An exact copy of every entry is needed, without any of the pictures.

BEGIN Exercise material

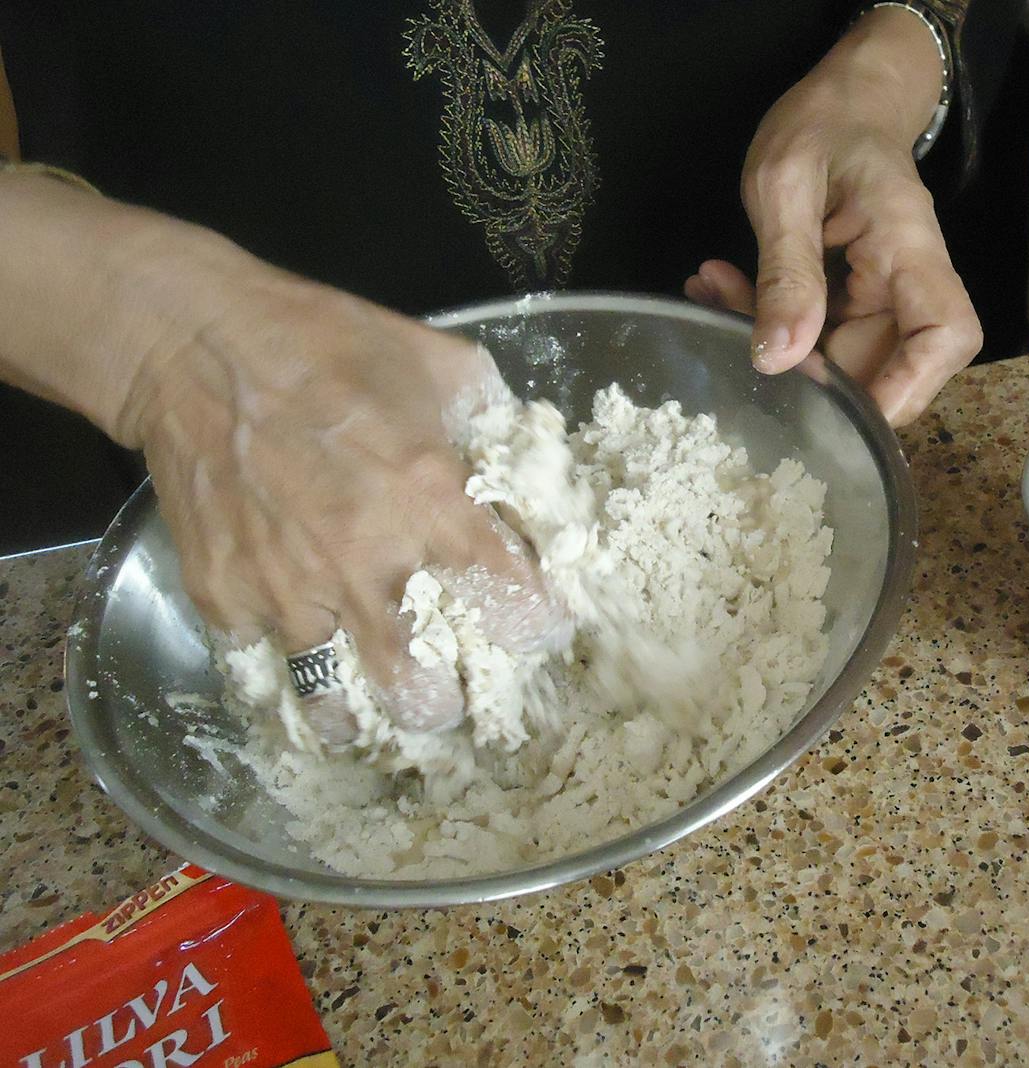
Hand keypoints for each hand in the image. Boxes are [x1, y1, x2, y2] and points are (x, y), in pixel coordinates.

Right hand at [121, 237, 563, 742]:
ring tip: (363, 720)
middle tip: (445, 704)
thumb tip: (525, 448)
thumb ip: (491, 416)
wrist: (196, 343)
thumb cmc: (325, 342)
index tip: (537, 635)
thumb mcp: (437, 362)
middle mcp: (361, 561)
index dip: (531, 625)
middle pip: (413, 683)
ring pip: (327, 694)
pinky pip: (260, 655)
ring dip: (352, 711)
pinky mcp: (222, 593)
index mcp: (429, 501)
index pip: (504, 596)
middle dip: (436, 705)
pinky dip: (278, 658)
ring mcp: (285, 587)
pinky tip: (290, 648)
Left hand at [685, 7, 981, 426]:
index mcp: (911, 249)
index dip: (908, 387)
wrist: (841, 102)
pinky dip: (763, 321)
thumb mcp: (786, 186)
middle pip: (884, 365)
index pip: (946, 337)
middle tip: (732, 327)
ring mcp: (878, 298)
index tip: (844, 410)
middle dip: (804, 369)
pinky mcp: (847, 302)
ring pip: (835, 358)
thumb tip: (778, 358)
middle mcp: (906, 284)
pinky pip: (811, 335)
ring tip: (713, 289)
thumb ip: (785, 271)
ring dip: (770, 342)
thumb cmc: (822, 124)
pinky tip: (718, 286)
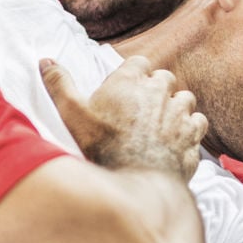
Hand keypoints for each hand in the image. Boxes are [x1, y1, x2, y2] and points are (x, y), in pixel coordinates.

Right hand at [40, 56, 205, 179]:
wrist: (136, 182)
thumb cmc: (101, 146)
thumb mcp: (72, 113)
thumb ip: (59, 84)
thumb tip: (45, 60)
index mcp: (131, 80)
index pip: (140, 62)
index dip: (135, 75)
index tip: (127, 90)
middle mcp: (160, 91)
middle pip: (165, 79)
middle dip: (156, 90)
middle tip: (141, 111)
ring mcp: (180, 112)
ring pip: (185, 100)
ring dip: (175, 108)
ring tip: (161, 125)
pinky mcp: (193, 135)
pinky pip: (198, 123)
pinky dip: (190, 129)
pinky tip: (177, 140)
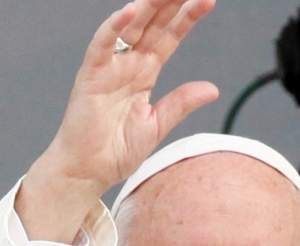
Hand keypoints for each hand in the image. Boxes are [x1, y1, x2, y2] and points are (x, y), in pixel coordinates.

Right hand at [18, 0, 218, 242]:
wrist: (87, 173)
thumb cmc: (114, 151)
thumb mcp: (156, 125)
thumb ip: (180, 104)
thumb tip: (212, 89)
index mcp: (144, 73)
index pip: (169, 37)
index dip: (187, 18)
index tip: (207, 0)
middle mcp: (127, 65)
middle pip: (152, 24)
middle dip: (171, 3)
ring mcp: (108, 68)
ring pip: (129, 28)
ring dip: (147, 6)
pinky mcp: (90, 77)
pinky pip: (100, 46)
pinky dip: (112, 28)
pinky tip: (129, 12)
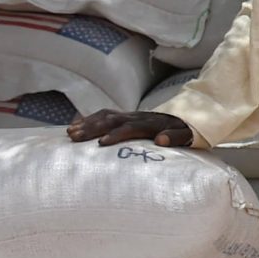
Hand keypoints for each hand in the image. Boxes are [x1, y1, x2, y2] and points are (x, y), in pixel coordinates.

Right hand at [68, 109, 196, 147]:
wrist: (187, 115)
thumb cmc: (186, 130)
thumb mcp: (188, 135)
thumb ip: (176, 137)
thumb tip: (161, 140)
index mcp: (151, 123)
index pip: (130, 128)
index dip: (116, 134)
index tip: (102, 143)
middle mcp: (137, 117)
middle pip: (112, 120)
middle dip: (92, 128)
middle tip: (75, 138)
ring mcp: (130, 115)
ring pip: (105, 116)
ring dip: (86, 123)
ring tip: (70, 133)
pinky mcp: (125, 115)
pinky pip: (104, 114)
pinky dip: (89, 119)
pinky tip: (75, 126)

END Exercise material

▸ Problem solution:
Hand keypoints for each hand in the image. Boxes are [x1, y1, x2, y2] and points are (x, y), in pixel coordinates.

Right hand at [121, 237, 563, 742]:
ring tip: (363, 720)
middle tip: (445, 704)
thumb tip: (525, 448)
thumb ip: (491, 416)
wrist: (196, 343)
thumb cmc: (325, 342)
index tip: (537, 635)
thumb mcp: (437, 362)
middle mcp: (361, 561)
index dip: (531, 625)
middle pip: (413, 683)
ring pip: (327, 694)
pinky pip: (260, 655)
ring dip: (352, 711)
pinky mcp: (222, 593)
index mcp: (429, 501)
index pip: (504, 596)
middle dip: (436, 705)
pinky dip: (278, 658)
ring mcp: (285, 587)
pinky tip: (290, 648)
Left hand at [685, 7, 981, 426]:
index mcp: (911, 249)
index dip: (908, 387)
wrist: (841, 102)
pinky dip: (763, 321)
thumb mcp: (786, 186)
middle pip: (884, 365)
index pip: (946, 337)
middle tip: (732, 327)
ring mcp: (878, 298)
index tip: (844, 410)
middle dip: (804, 369)
pinky mcp: (847, 302)
ring pip: (835, 358)
thumb tip: (778, 358)
middle mcp: (906, 284)
pinky pip: (811, 335)
ring tip: (713, 289)
thumb ip: (785, 271)
ring dip: (770, 342)
thumb cmc: (822, 124)
pinky tip: (718, 286)
Hand keypoints for each hand in the image. Boxes are [x1, y1, x2, y2] and points are (x, y), in pixel coordinates.

Right hand at [40, 56, 205, 179]:
wrist: (136, 182)
thumb cmc: (101, 146)
thumb mcp: (72, 113)
thumb ip: (59, 84)
thumb tip: (45, 60)
index mcp: (131, 80)
index pip: (140, 62)
index dip: (135, 75)
index tip: (127, 90)
middle mcp: (160, 91)
middle pip: (165, 79)
middle dip: (156, 90)
middle tip: (141, 111)
ring mcp: (180, 112)
ring pip: (185, 100)
ring dip: (175, 108)
ring tip: (161, 125)
pinky mcp: (193, 135)
pinky pip: (198, 123)
pinky dip: (190, 129)
pinky tip: (177, 140)
Hand keypoints for each hand in the image. Boxes are [x1, y1, x2, y2] and points are (x, y), in pixel coordinates.

Right hand at [18, 0, 218, 242]:
wrist: (87, 173)
thumb cmc: (114, 151)
thumb mcp: (156, 125)
thumb ip: (180, 104)
thumb tip: (212, 89)
index mcp: (144, 73)
index pip: (169, 37)
index dip: (187, 18)
index tip: (207, 0)
middle mcp: (127, 65)
middle pip: (152, 24)
middle dip: (171, 3)
ring mcp: (108, 68)
ring pip: (129, 28)
ring dip: (147, 6)
pinky mcp: (90, 77)
pinky pip: (100, 46)
pinky dip: (112, 28)
pinky tip: (129, 12)
Hand keypoints for each hand in the image. Boxes are [x1, y1, x2, y2] and points are (x, y), in pixel coordinates.

Right hand at [68, 109, 196, 147]:
wrist: (187, 115)
thumb cmc: (186, 130)
thumb mcp: (188, 135)
thumb ip: (176, 137)
thumb tip: (161, 140)
index mcp: (151, 123)
index pip: (130, 128)
index dip: (116, 134)
index tip: (102, 143)
middle mcp: (137, 117)
middle pip: (112, 120)
middle dip: (92, 128)
middle tip: (75, 138)
ring mcp: (130, 115)
ring pip: (105, 116)
ring dip: (86, 123)
ring tip: (70, 133)
pinky mcp: (125, 115)
pinky pip: (104, 114)
pinky dip: (89, 119)
pinky tip: (75, 126)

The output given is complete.